» **Exercise prompt**
Go through the data below and return each line where the string "objectives" occurs.

» **Extracted material**
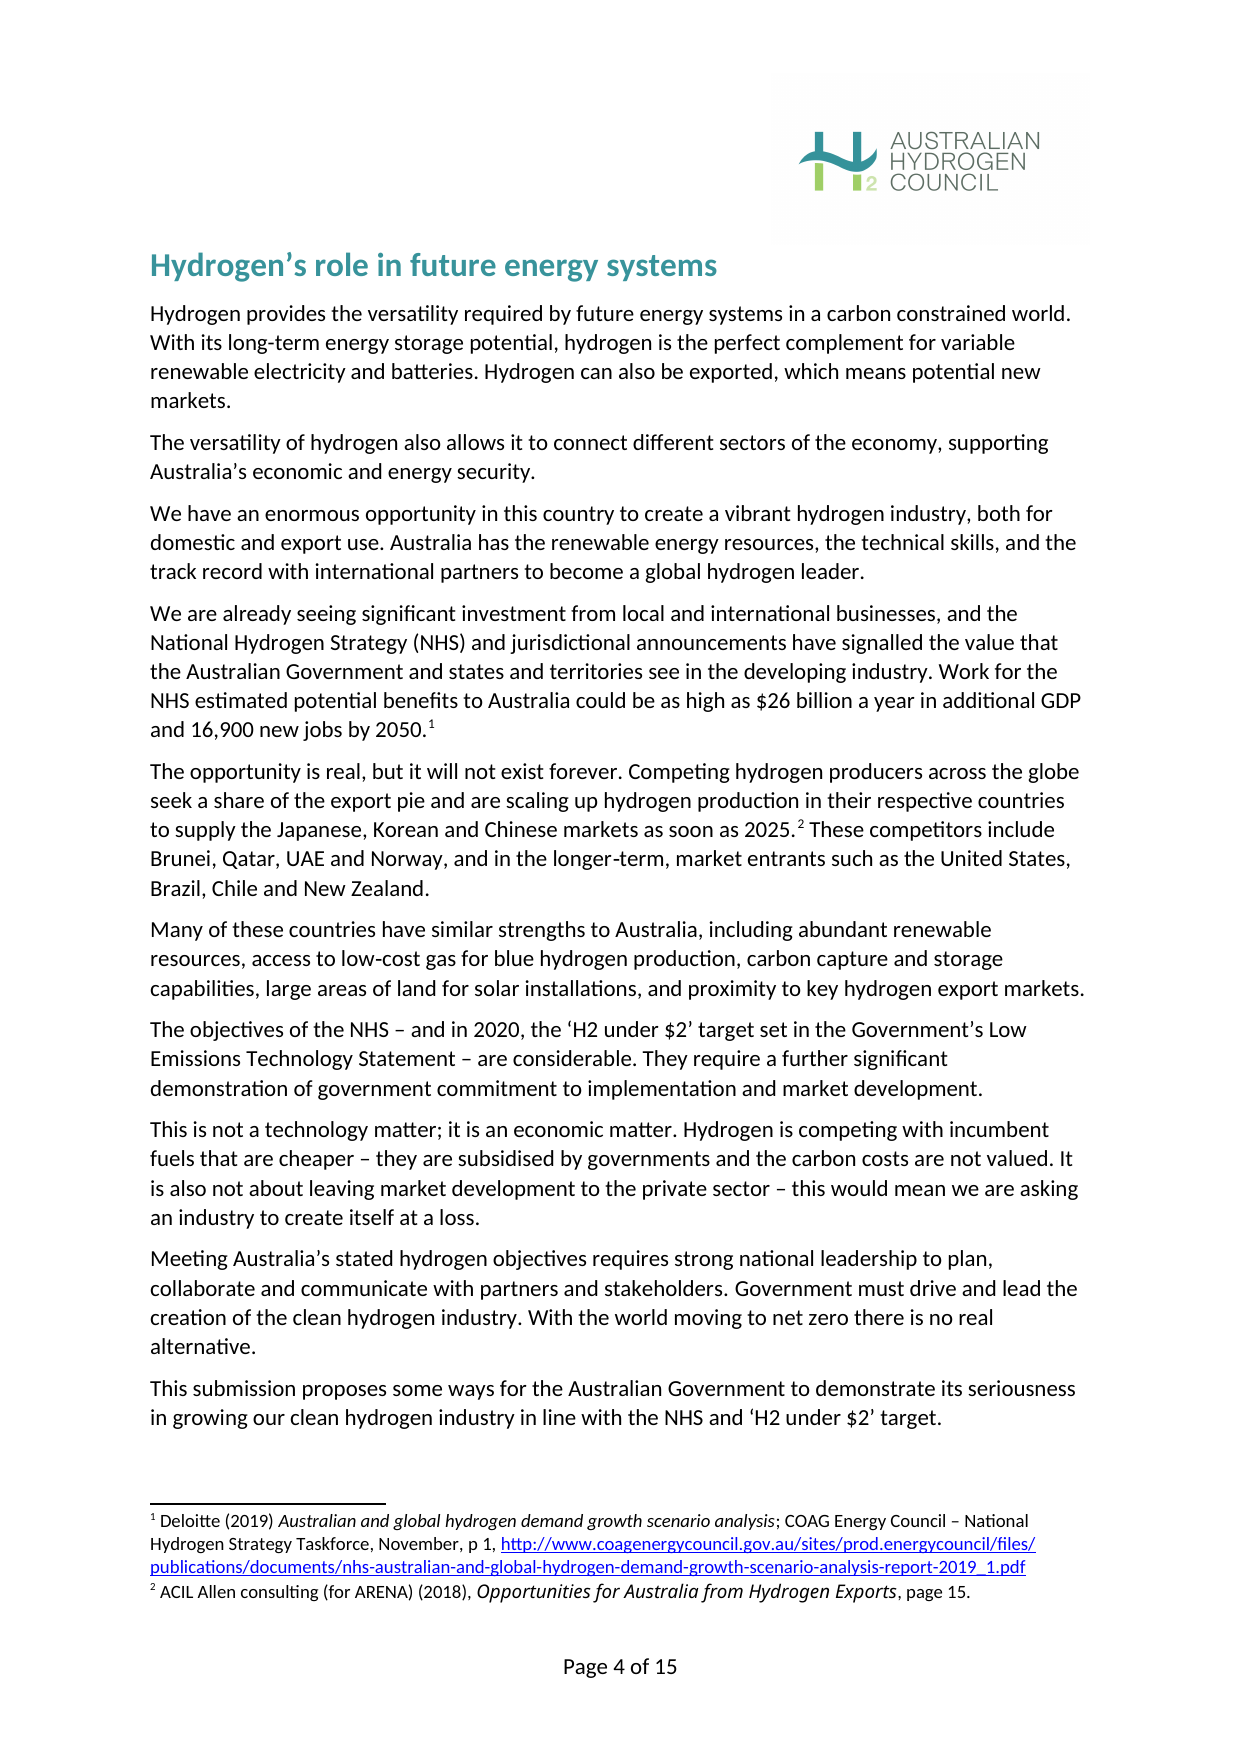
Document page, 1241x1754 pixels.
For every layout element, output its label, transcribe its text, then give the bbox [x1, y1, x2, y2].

list Many of these countries have similar strengths to Australia, including abundant renewable resources, access to low‐cost gas for blue hydrogen production, carbon capture and storage capabilities, large areas of land for solar installations, and proximity to key hydrogen export markets. [150, 914, 1090, 1002]
list The opportunity is real, but it will not exist forever. Competing hydrogen producers across the globe seek a share of the export pie and are scaling up hydrogen production in their respective countries to supply the Japanese, Korean and Chinese markets as soon as 2025. These competitors include Brunei, Qatar, UAE and Norway, and in the longer‐term, market entrants such as the United States, Brazil, Chile and New Zealand. [150, 756, 1090, 902]
list The objectives of the NHS – and in 2020, the ‘H2 under $2’ target set in the Government’s Low Emissions Technology Statement – are considerable. They require a further significant demonstration of government commitment to implementation and market development. [150, 1014, 1090, 1102]
list This submission proposes some ways for the Australian Government to demonstrate its seriousness in growing our clean hydrogen industry in line with the NHS and ‘H2 under $2’ target. [150, 1373, 1090, 1431]
picture [770, 73, 1091, 245]
subtitle Hydrogen’s role in future energy systems [150, 244, 1090, 285]
list We are already seeing significant investment from local and international businesses, and the National Hydrogen Strategy (NHS) and jurisdictional announcements have signalled the value that the Australian Government and states and territories see in the developing industry. Work for the NHS estimated potential benefits to Australia could be as high as $26 billion a year in additional GDP and 16,900 new jobs by 2050. [150, 598, 1090, 743]
list We have an enormous opportunity in this country to create a vibrant hydrogen industry, both for domestic and export use. Australia has the renewable energy resources, the technical skills, and the track record with international partners to become a global hydrogen leader. [150, 498, 1090, 585]
list This is not a technology matter; it is an economic matter. Hydrogen is competing with incumbent fuels that are cheaper – they are subsidised by governments and the carbon costs are not valued. It is also not about leaving market development to the private sector – this would mean we are asking an industry to create itself at a loss. [150, 1114, 1090, 1231]
list Hydrogen provides the versatility required by future energy systems in a carbon constrained world. With its long-term energy storage potential, hydrogen is the perfect complement for variable renewable electricity and batteries. Hydrogen can also be exported, which means potential new markets. [150, 298, 1090, 414]
list The versatility of hydrogen also allows it to connect different sectors of the economy, supporting Australia’s economic and energy security. [150, 427, 1090, 485]
list Meeting Australia’s stated hydrogen objectives requires strong national leadership to plan, collaborate and communicate with partners and stakeholders. Government must drive and lead the creation of the clean hydrogen industry. With the world moving to net zero there is no real alternative. [150, 1243, 1090, 1360]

» **Exercise response**
list The objectives of the NHS – and in 2020, the ‘H2 under $2’ target set in the Government’s Low Emissions Technology Statement – are considerable. They require a further significant demonstration of government commitment to implementation and market development. [150, 1014, 1090, 1102]
list Meeting Australia’s stated hydrogen objectives requires strong national leadership to plan, collaborate and communicate with partners and stakeholders. Government must drive and lead the creation of the clean hydrogen industry. With the world moving to net zero there is no real alternative. [150, 1243, 1090, 1360]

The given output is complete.